> ENTRIES SHOWN
/---
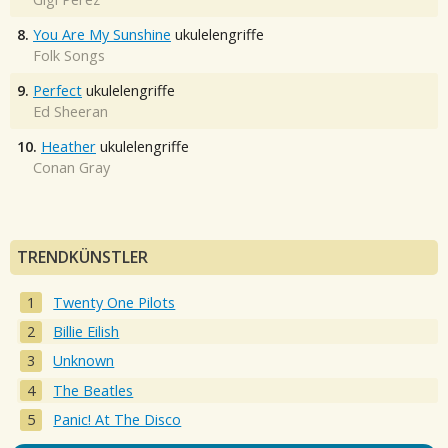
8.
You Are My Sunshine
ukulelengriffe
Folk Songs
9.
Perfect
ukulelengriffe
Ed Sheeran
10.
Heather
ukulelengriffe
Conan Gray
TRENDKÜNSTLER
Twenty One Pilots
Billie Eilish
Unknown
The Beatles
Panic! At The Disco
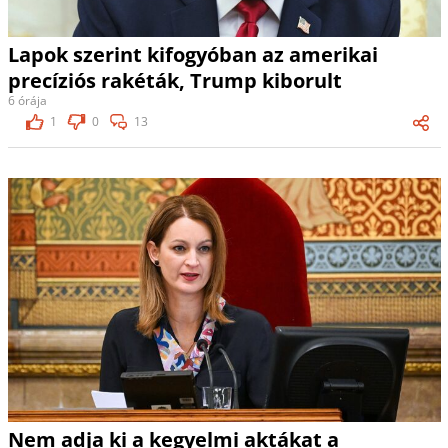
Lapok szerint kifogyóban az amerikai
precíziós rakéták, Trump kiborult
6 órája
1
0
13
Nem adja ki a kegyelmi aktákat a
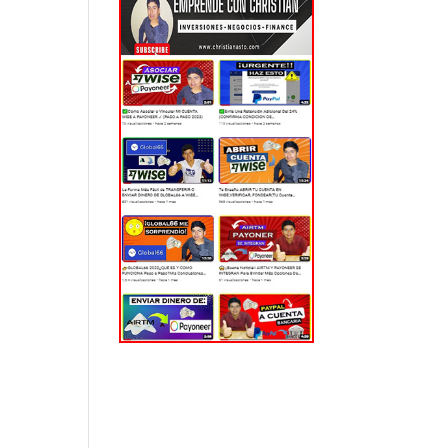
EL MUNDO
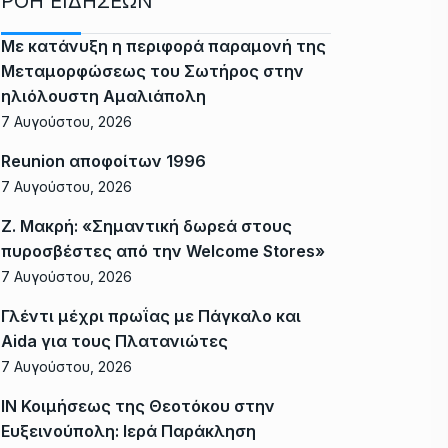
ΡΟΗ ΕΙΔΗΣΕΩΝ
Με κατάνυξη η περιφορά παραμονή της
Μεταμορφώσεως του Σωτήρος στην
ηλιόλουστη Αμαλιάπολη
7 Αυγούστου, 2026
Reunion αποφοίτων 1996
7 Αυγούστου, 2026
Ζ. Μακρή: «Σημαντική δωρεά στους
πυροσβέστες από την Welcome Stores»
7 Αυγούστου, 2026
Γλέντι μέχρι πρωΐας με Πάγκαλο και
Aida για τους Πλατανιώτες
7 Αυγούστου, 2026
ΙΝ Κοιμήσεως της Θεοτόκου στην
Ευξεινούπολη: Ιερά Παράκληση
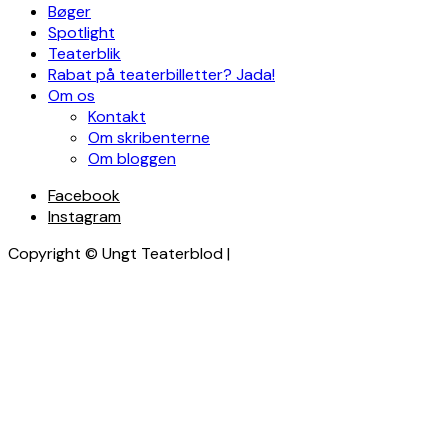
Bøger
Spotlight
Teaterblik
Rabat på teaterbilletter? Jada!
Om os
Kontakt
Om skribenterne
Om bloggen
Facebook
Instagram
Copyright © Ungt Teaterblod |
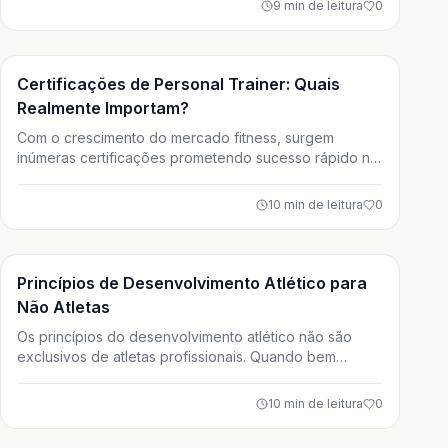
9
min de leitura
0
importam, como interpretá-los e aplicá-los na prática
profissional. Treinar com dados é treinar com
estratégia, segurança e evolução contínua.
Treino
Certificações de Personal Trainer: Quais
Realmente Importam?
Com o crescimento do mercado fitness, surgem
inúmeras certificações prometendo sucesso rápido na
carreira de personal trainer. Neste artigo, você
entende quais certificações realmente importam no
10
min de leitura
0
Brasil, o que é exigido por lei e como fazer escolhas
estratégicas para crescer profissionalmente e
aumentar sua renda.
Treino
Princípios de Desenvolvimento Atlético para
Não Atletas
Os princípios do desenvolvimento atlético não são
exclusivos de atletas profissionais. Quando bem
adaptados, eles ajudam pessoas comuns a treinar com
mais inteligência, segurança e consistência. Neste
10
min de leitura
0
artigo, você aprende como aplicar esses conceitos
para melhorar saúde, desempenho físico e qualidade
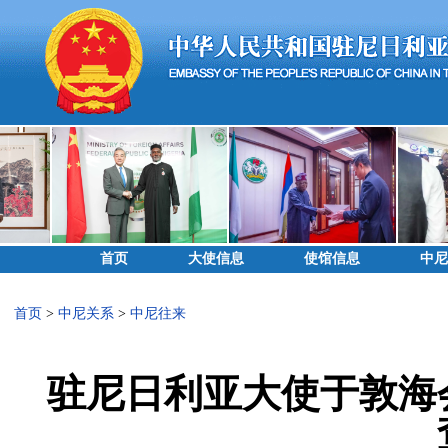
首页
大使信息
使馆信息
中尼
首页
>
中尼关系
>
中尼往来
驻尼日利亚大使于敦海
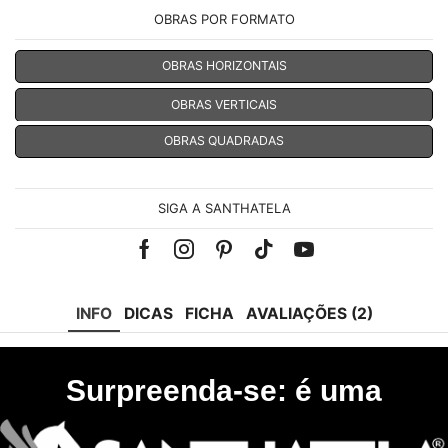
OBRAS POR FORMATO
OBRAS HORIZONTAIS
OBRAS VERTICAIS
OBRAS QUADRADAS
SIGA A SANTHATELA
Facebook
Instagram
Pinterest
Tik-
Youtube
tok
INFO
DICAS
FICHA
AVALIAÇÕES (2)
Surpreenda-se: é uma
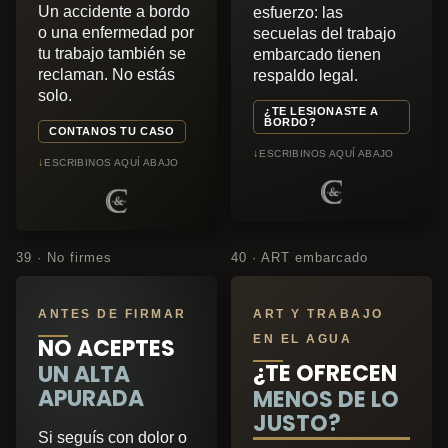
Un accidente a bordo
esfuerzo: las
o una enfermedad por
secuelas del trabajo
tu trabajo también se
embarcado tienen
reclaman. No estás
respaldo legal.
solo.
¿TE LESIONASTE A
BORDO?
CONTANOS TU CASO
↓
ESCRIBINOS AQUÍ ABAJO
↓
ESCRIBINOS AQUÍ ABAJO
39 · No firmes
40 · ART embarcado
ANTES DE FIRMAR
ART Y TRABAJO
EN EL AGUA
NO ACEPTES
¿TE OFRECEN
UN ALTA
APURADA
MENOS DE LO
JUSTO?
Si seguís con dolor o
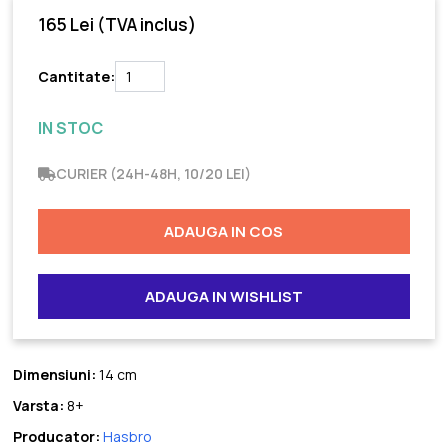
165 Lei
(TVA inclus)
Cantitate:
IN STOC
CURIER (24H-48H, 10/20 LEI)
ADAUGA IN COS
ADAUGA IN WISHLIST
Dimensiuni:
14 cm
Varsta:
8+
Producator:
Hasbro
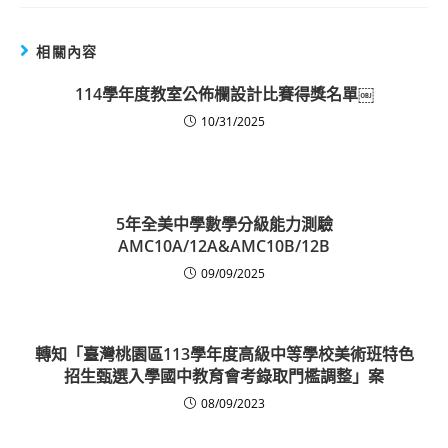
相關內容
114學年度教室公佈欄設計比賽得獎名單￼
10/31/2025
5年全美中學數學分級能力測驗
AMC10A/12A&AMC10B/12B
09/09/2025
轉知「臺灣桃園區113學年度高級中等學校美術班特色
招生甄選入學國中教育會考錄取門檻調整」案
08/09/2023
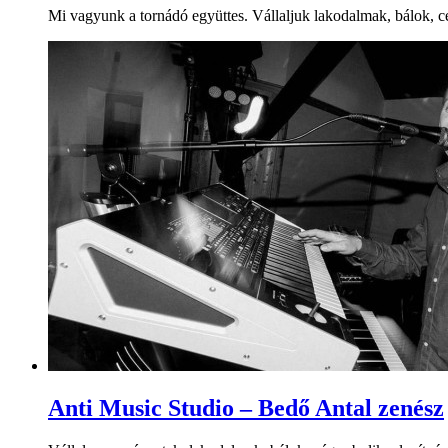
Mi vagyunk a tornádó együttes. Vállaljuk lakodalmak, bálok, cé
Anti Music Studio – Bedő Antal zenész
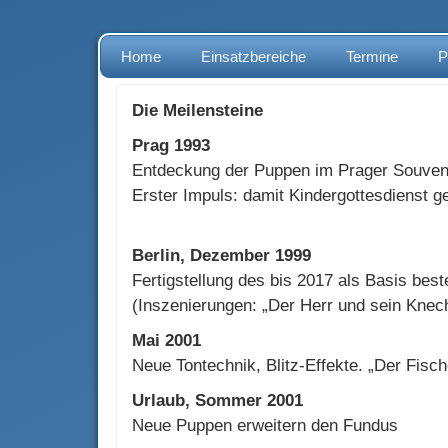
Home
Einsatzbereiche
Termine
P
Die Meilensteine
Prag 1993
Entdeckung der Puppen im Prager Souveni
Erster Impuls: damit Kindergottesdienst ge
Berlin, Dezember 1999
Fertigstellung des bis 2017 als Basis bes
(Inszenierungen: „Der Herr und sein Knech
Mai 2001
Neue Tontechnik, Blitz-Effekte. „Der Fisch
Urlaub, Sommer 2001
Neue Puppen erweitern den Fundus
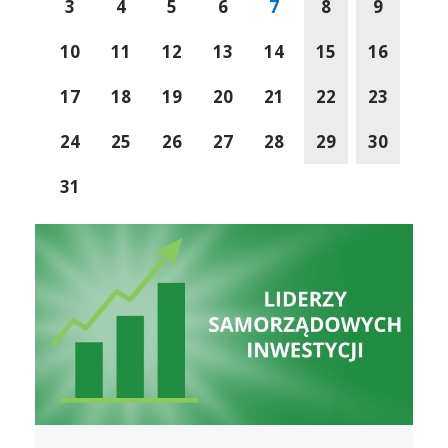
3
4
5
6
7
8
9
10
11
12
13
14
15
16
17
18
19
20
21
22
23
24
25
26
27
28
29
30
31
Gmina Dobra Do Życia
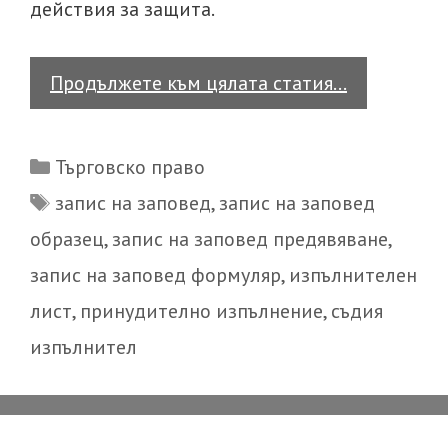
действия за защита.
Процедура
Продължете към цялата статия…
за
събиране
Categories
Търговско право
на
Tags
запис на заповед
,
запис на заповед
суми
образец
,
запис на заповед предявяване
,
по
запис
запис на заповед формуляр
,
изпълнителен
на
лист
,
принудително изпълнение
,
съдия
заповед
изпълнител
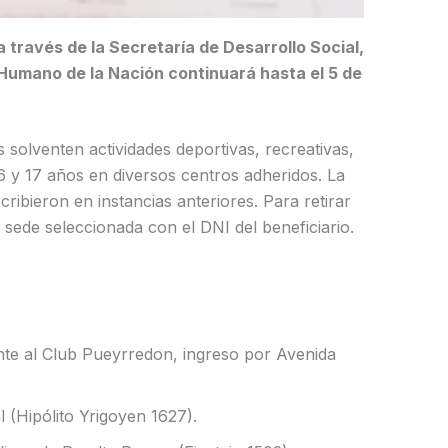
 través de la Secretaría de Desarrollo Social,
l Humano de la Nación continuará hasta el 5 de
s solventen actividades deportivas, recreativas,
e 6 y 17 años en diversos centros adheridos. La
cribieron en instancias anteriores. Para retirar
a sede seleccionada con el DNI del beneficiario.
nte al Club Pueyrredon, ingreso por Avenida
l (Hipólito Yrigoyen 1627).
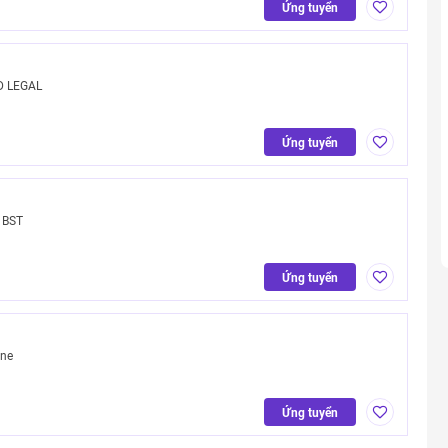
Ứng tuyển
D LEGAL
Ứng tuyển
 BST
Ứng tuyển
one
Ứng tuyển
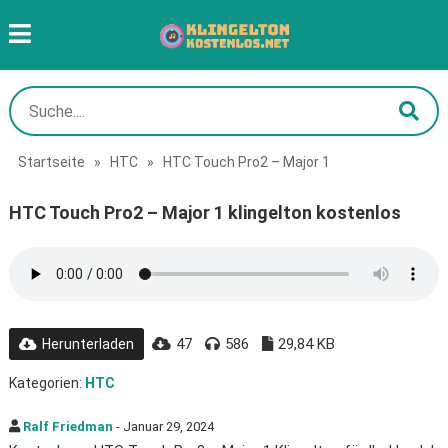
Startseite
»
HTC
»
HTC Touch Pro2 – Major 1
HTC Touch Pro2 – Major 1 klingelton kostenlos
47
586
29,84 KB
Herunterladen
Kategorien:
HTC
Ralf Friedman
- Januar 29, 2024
\---
> PROBLEM REQUIREMENTS
Across the material, report every line that has the word "запис".

> ANSWER AREA
запис на заповед
запис на заповед
запис на заповед предявяване
запис
запис на заповед формуляр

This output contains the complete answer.